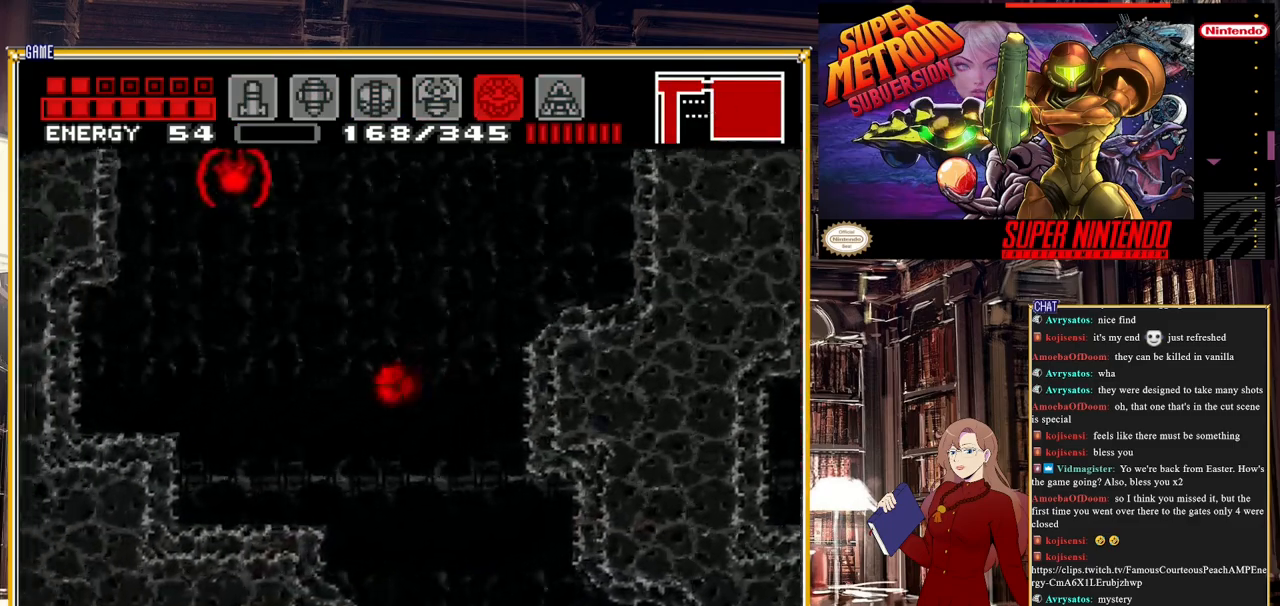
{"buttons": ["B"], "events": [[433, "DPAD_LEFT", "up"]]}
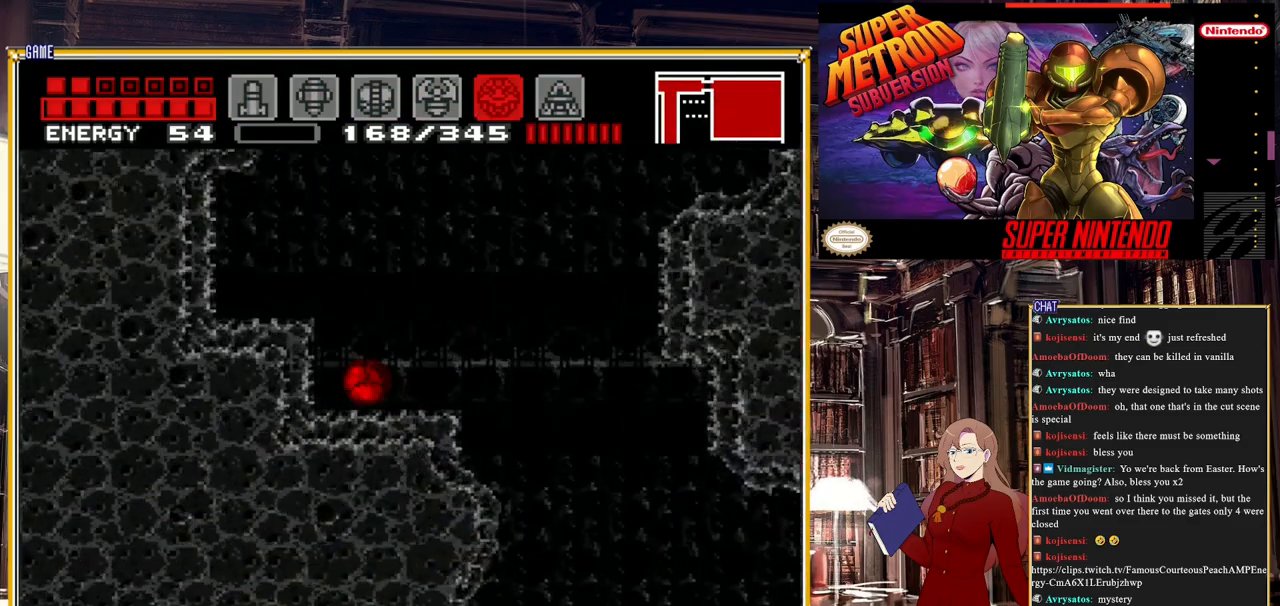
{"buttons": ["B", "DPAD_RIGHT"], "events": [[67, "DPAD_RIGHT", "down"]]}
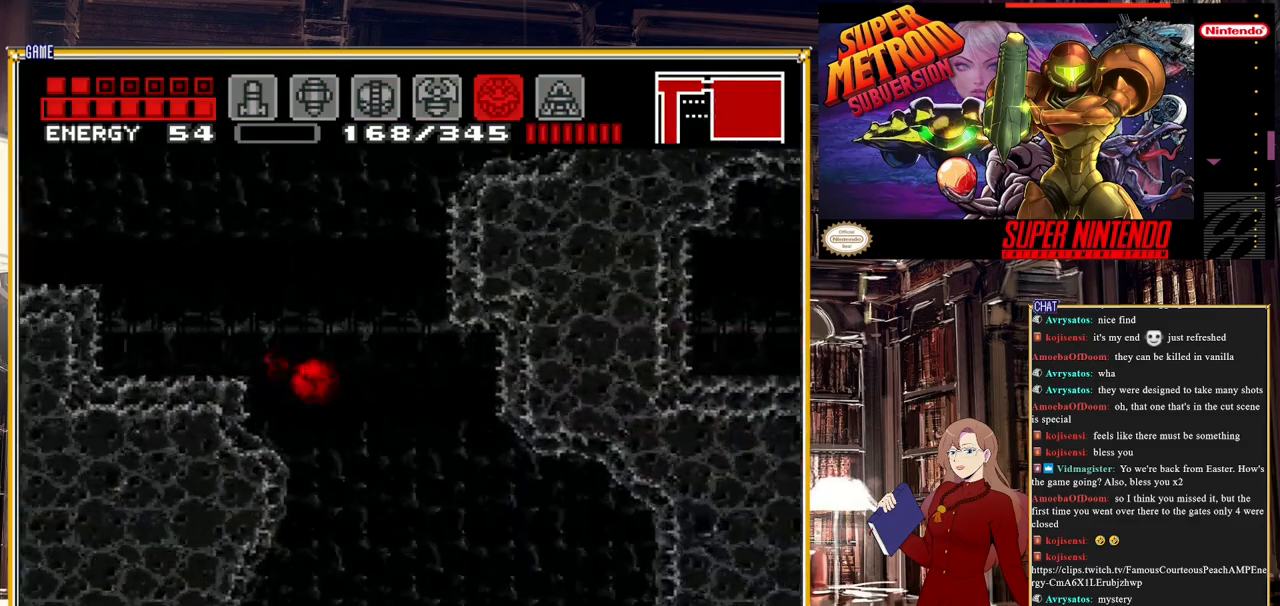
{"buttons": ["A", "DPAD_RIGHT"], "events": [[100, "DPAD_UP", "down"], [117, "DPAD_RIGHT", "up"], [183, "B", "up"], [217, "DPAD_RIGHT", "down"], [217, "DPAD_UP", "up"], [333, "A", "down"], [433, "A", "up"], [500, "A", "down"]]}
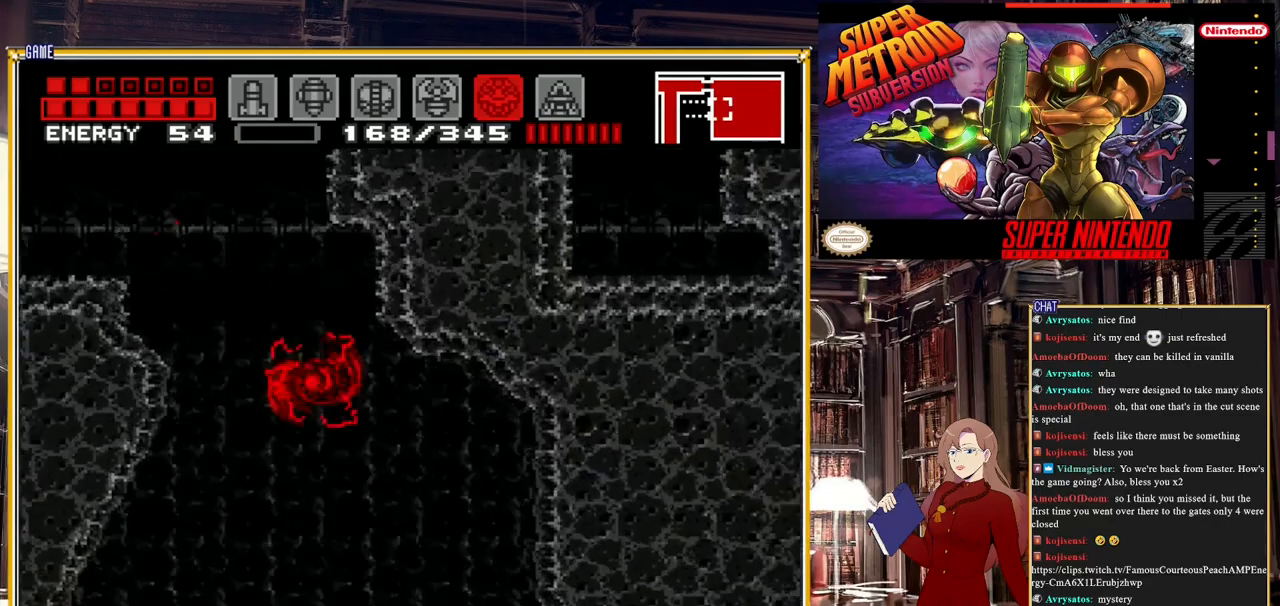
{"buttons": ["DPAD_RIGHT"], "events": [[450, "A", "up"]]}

What is required: Write only the number of lines above that contain "down".

Exercise solution: 2